The applicant pay the respondent’s costs fixed in the sum of $6,000.00.
| FEDERAL MAGISTRATES COURT OF AUSTRALIA AT MELBOURNE |
MLG 920 of 2004
| MZWOP |
Applicant
And
| MINISTER FOR IMMIGRATION & MULTICULTURAL & INDIGENOUS AFFAIRS |
Respondent
REASONS FOR JUDGMENT
The proceedings
This judgment arises from an application filed by the applicant on 15 July 2004 seeking judicial review of a decision of the Refugee Review Tribunal (‘the RRT’) made on 21 May 2004 (and handed down on
15 June 2004) affirming a decision of the delegate of the Minister for Immigration and Multicultural Affairs to refuse to grant a protection visa.
The history
The applicant is a citizen of Moldova. He came to Australia on
29 September 2000 on a visitor visa and lodged an application for a protection visa (class XA, subclass 866) with the Department of Immigration and Multicultural Affairs on 31 March 2003.
The applicant claimed that he can not return to Moldova as he fears persecution owing to his political opinions, specifically, that he will be subjected to persecution at the hands of the head of a prison hospital (and his associates) where the applicant had been previously employed because of the applicant’s objection to the corruption he says was occurring.
On 21 May 2003, a delegate of the Minister for Immigration and Multicultural Affairs refused to grant a protection visa.

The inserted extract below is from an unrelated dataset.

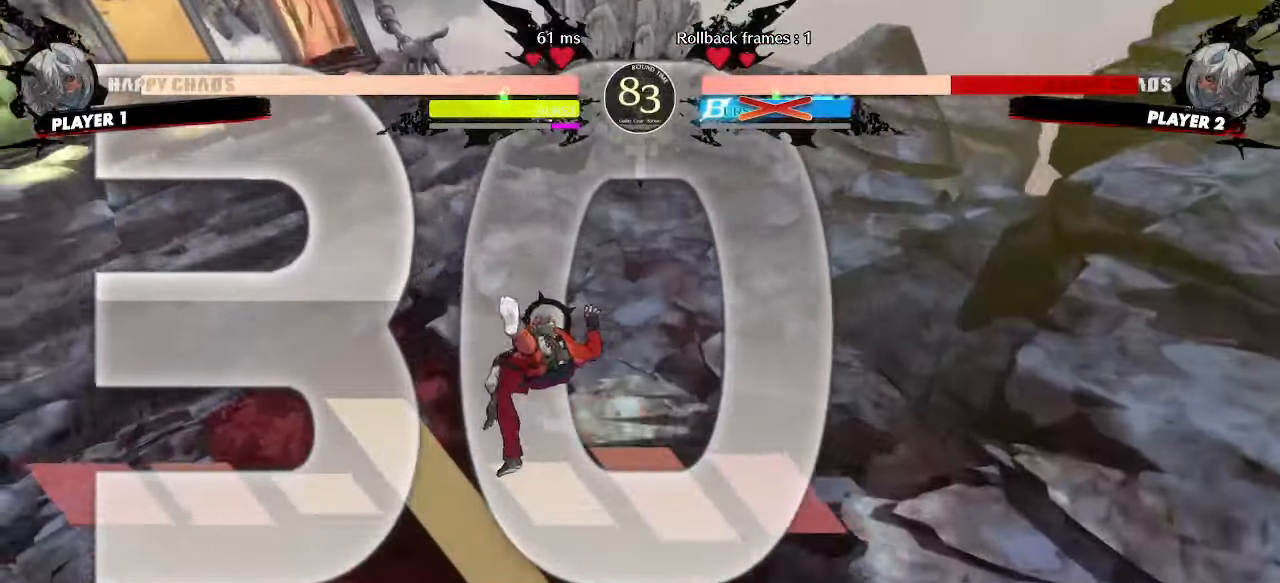
Gameplay with a controller (arcade stick); each line is a JSON object with the inputs held at the frame after it. "events" lists button and stick changes between this image and that frame as [ms after this image, input, new state], when the widget could be followed in between. Not read: L3 R3 other_buttons.
{"buttons": ["DPAD_RIGHT"], "events": [[100, "DPAD_LEFT", "down"], [150, "DPAD_DOWN", "down"], [183, "DPAD_LEFT", "up"], [233, "DPAD_DOWN", "up"], [233, "DPAD_RIGHT", "down"], [333, "DPAD_RIGHT", "up"], [433, "DPAD_RIGHT", "down"]]}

The applicant applied for review of that decision by the RRT on 12 June 2003.
In the decision made by the RRT, the RRT affirmed the decision of the delegate not to grant the protection visa. The RRT found that the applicant was not a person to whom Australia had protection obligations under the Refugees Convention (as amended by the Refugees Protocol); consequently the applicant did not satisfy the criterion under section 36(2) of the Migration Act 1958 (Cth) (“the Migration Act”) for the purposes of a protection visa. Specifically, the RRT member said:
a)“I do not accept that there is a real chance that, if the Applicant returned to Moldova now or in the reasonably foreseeable future, he will be persecuted by the head of the hospital or persons acting at the behest of the head of the hospital, in order to protect the corrupt practices which the Applicant identified at the hospital”; and
b)“Further and in the alternative, even if I were to accept that there was a real chance that the Applicant would be persecuted if he returns to Moldova, which for reasons given above I do not, I do not accept that this would be for one or more of the five Convention reasons”.
The applicant claims that the RRT exceeded or failed to exercise it’s jurisdiction, or committed jurisdictional error in that:
(i) The Tribunal failed to exercise its jurisdiction by failing to resolve the claim made by the Applicant as to the motivation of the two physical attacks suffered by him and consider whether they were motivated by a Convention reason.
(ii) The Tribunal failed to deal with the claim that the head of the hospital had threatened the Applicant confirming its conclusions to a finding that the head of the hospital had “laughed at the Applicant” in circumstances where the claim was that the head of the hospital had laughed and threatened by saying “you see what happens if you don’t listen to me”.
(iii) The Tribunal erred by failing to take into account a relevant consideration being the claim of the Applicant that the head of the hospital had threatened the Applicant.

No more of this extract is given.